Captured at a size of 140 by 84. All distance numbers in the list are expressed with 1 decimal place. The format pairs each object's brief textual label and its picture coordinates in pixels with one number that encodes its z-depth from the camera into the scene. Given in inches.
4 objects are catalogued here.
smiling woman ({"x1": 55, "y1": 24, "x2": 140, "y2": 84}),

...

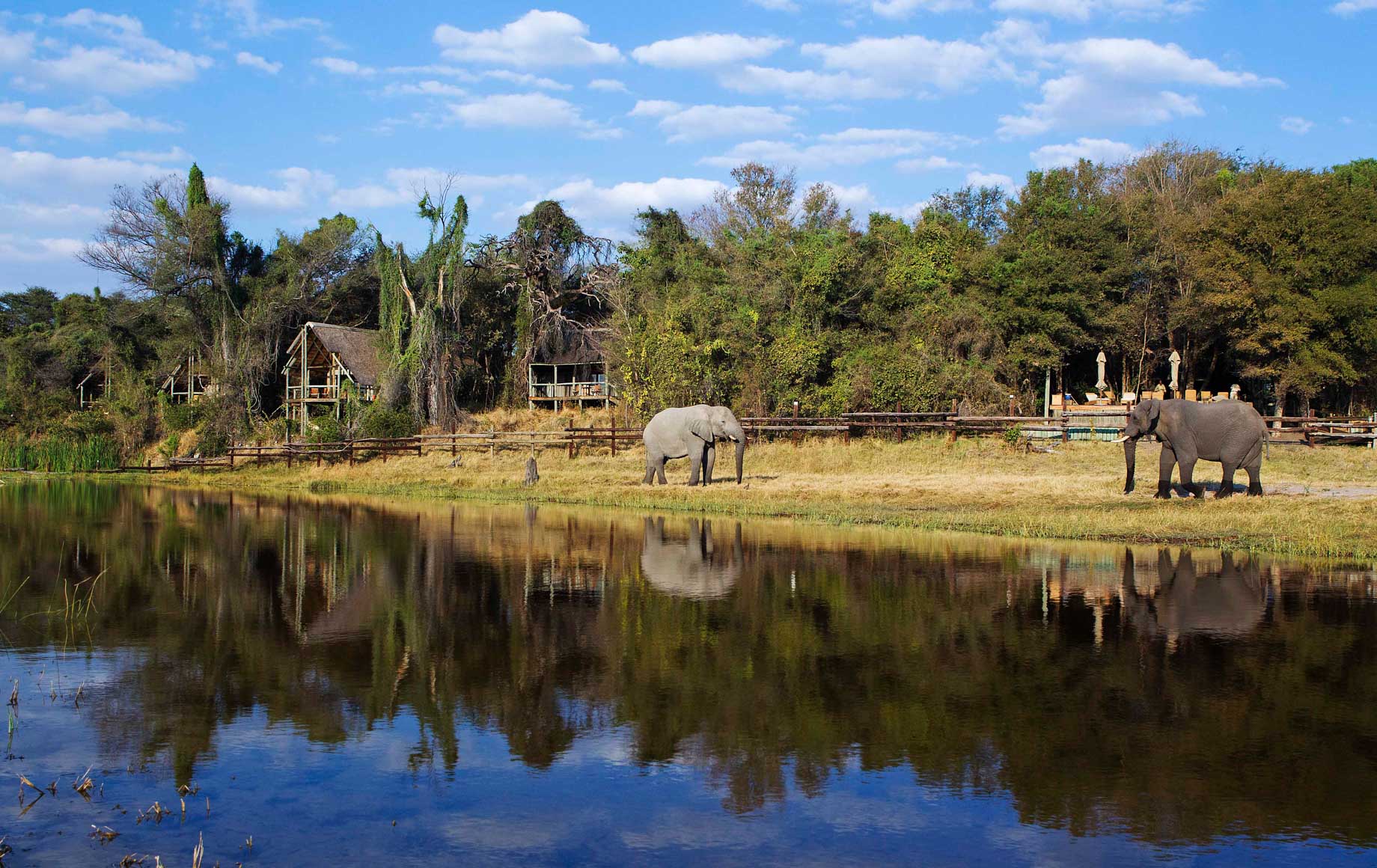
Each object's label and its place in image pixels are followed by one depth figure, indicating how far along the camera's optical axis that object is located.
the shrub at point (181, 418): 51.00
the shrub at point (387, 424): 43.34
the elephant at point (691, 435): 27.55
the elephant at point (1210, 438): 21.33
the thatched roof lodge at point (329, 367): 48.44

---

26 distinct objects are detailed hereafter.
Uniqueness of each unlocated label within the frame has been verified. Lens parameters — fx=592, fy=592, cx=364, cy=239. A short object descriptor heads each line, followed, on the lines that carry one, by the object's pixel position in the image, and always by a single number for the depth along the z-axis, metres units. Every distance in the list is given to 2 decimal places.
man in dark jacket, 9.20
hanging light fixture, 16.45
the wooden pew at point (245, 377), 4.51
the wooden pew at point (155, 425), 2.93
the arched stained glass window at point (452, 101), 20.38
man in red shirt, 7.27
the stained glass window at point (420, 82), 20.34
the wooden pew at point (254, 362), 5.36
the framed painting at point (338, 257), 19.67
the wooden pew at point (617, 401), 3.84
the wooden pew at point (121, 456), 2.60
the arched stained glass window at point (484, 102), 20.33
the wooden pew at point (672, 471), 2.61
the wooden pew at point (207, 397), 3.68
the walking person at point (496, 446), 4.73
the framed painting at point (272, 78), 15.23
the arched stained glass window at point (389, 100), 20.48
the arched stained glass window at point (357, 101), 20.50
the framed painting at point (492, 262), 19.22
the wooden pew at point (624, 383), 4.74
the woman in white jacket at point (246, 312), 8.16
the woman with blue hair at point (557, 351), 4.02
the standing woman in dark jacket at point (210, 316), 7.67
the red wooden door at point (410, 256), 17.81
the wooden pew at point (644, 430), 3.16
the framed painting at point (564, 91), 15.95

**Exercise**
Only the lines above from the line containing "the elephant at point (691, 435): 27.55" through the line containing "the thatched roof" should be retyped, exactly and with both ends included.

**Response**
the elephant at point (691, 435): 27.55
the elephant at point (1210, 438): 21.33
the thatched roof lodge at point (329, 367): 48.44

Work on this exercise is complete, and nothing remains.